- What you need to do -
Filter the records below for the word "Rendered". Keep each line that has it.

- Exercise inputs -
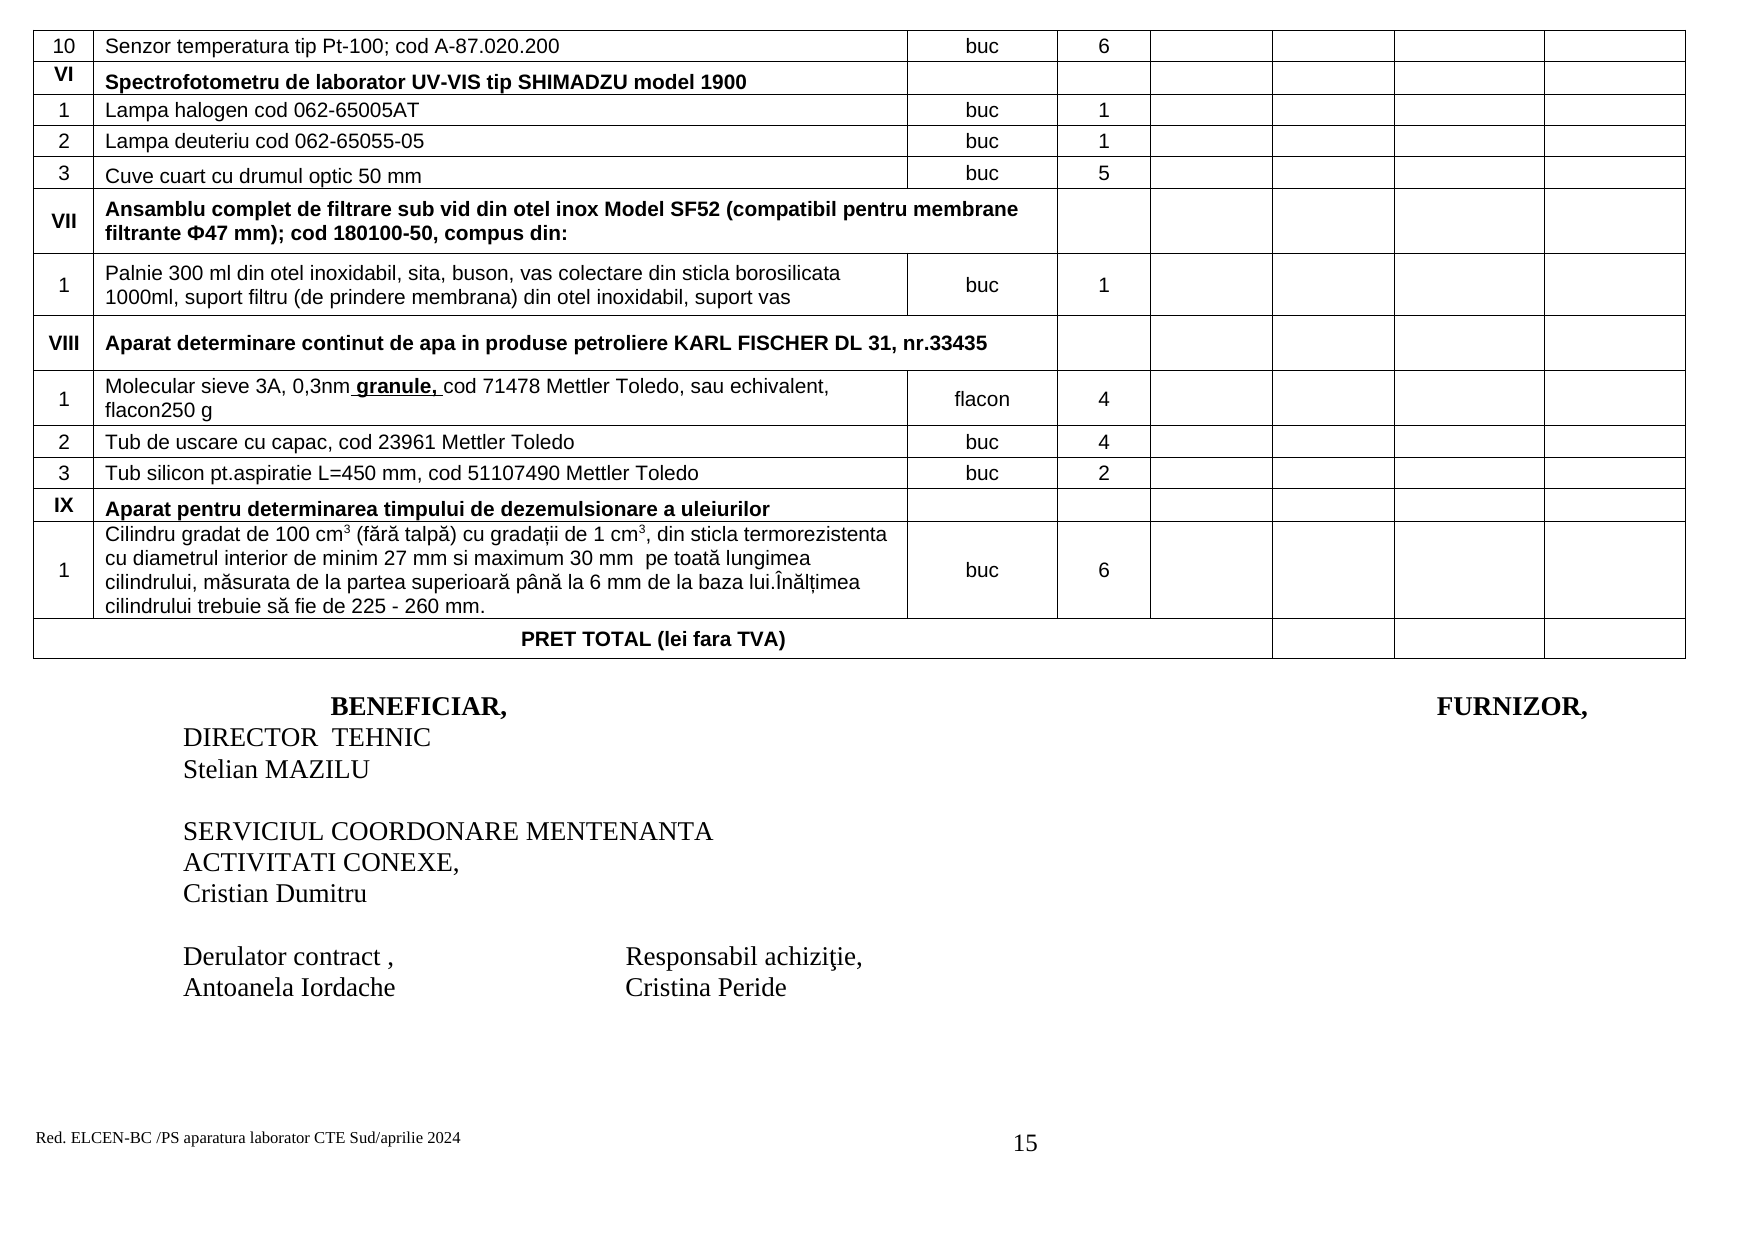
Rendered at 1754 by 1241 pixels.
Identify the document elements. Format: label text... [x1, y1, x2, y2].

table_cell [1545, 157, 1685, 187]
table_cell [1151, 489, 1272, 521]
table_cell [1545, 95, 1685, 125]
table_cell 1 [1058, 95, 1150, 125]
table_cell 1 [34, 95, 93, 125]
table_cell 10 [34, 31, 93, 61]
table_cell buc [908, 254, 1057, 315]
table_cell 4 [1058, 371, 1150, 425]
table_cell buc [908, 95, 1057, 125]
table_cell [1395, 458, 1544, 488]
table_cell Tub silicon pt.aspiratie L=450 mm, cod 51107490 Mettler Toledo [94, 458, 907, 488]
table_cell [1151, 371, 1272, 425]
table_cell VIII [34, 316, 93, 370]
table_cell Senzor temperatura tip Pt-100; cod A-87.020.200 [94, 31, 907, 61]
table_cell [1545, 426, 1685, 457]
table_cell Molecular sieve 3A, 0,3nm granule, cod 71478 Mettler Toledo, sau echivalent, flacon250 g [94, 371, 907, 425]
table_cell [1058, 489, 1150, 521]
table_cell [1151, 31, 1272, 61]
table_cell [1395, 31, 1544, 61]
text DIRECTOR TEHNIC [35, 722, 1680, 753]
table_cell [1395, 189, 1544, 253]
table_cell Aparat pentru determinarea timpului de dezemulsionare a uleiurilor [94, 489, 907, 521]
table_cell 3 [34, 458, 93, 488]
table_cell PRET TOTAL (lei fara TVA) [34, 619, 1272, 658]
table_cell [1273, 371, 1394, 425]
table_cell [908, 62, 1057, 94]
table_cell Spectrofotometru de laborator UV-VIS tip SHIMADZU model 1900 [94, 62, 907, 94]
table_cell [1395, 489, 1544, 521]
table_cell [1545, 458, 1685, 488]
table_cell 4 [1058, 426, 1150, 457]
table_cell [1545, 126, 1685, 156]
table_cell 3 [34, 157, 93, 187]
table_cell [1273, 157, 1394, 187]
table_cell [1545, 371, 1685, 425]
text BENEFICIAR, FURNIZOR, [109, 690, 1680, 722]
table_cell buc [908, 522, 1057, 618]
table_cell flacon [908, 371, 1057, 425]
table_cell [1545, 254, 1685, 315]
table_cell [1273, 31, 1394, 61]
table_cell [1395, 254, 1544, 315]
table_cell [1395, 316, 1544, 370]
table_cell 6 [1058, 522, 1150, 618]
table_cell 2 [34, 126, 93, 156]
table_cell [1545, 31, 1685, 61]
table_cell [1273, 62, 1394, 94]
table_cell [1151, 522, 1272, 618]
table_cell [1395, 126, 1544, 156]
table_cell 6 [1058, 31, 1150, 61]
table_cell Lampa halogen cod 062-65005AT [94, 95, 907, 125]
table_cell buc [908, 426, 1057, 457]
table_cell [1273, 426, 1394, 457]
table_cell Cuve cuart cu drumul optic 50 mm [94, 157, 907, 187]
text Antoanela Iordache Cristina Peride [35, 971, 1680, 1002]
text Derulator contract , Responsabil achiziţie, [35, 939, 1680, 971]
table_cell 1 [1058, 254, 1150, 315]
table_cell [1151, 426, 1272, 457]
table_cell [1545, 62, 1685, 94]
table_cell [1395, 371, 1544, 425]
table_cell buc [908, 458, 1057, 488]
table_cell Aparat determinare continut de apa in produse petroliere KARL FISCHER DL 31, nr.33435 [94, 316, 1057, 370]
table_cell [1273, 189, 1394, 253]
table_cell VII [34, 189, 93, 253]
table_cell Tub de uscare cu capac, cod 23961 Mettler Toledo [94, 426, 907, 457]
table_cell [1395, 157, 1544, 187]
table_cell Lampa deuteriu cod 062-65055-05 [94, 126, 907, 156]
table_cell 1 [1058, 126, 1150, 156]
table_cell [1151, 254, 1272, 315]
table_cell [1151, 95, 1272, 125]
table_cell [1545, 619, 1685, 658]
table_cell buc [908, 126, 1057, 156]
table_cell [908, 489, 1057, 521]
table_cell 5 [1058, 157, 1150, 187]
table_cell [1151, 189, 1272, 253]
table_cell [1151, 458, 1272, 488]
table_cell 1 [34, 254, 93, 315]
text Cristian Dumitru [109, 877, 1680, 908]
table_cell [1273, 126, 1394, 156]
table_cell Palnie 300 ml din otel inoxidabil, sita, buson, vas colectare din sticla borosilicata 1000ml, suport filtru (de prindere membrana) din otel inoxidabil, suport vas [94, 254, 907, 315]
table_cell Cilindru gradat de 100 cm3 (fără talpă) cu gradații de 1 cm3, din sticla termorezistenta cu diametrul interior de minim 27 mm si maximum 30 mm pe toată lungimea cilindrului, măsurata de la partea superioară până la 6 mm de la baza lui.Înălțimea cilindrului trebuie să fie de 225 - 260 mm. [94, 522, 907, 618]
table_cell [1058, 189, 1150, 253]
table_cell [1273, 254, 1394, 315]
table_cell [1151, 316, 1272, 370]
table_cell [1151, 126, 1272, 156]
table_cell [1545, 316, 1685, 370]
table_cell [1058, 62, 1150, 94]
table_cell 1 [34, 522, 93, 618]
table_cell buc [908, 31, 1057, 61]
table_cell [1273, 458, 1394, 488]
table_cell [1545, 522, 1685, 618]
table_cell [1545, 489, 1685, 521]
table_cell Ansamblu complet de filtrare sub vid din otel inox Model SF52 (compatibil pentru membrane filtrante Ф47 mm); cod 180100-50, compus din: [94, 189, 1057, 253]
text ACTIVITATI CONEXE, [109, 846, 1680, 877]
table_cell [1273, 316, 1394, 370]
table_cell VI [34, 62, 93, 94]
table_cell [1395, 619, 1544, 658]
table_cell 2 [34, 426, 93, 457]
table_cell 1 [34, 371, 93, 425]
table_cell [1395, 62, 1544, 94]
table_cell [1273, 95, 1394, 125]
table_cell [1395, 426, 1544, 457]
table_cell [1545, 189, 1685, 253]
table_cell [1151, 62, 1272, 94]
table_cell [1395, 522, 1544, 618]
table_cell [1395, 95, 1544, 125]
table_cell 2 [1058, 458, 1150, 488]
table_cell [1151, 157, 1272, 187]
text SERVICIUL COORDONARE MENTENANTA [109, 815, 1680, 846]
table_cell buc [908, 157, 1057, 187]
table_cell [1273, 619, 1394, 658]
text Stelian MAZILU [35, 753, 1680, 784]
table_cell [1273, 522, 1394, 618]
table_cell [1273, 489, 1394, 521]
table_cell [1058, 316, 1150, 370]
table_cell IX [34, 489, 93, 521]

...

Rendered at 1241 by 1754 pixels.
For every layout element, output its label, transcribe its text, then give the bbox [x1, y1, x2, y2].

==

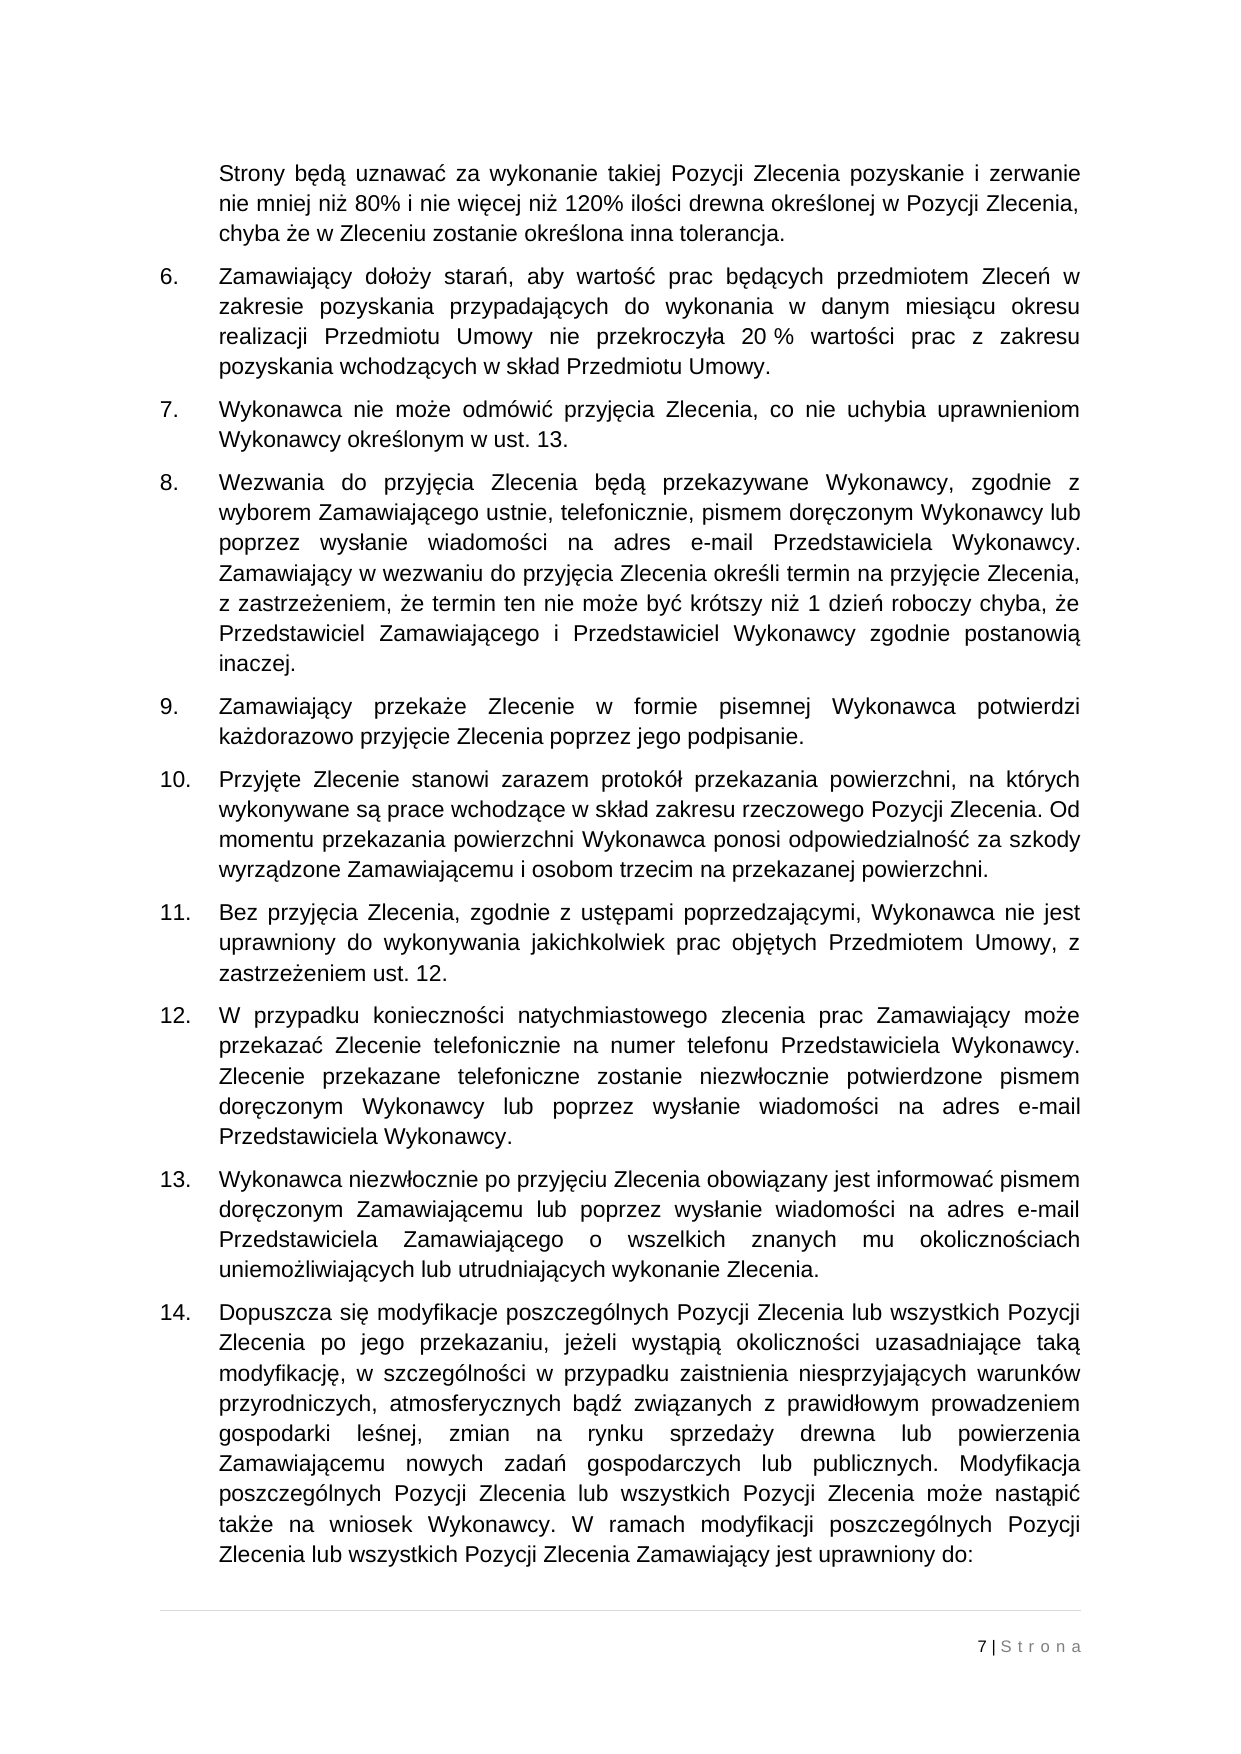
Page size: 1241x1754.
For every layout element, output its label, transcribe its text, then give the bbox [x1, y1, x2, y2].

- Task response -
Rendered at 1754 by 1241 pixels.
Rendered at 1241 by 1754 pixels.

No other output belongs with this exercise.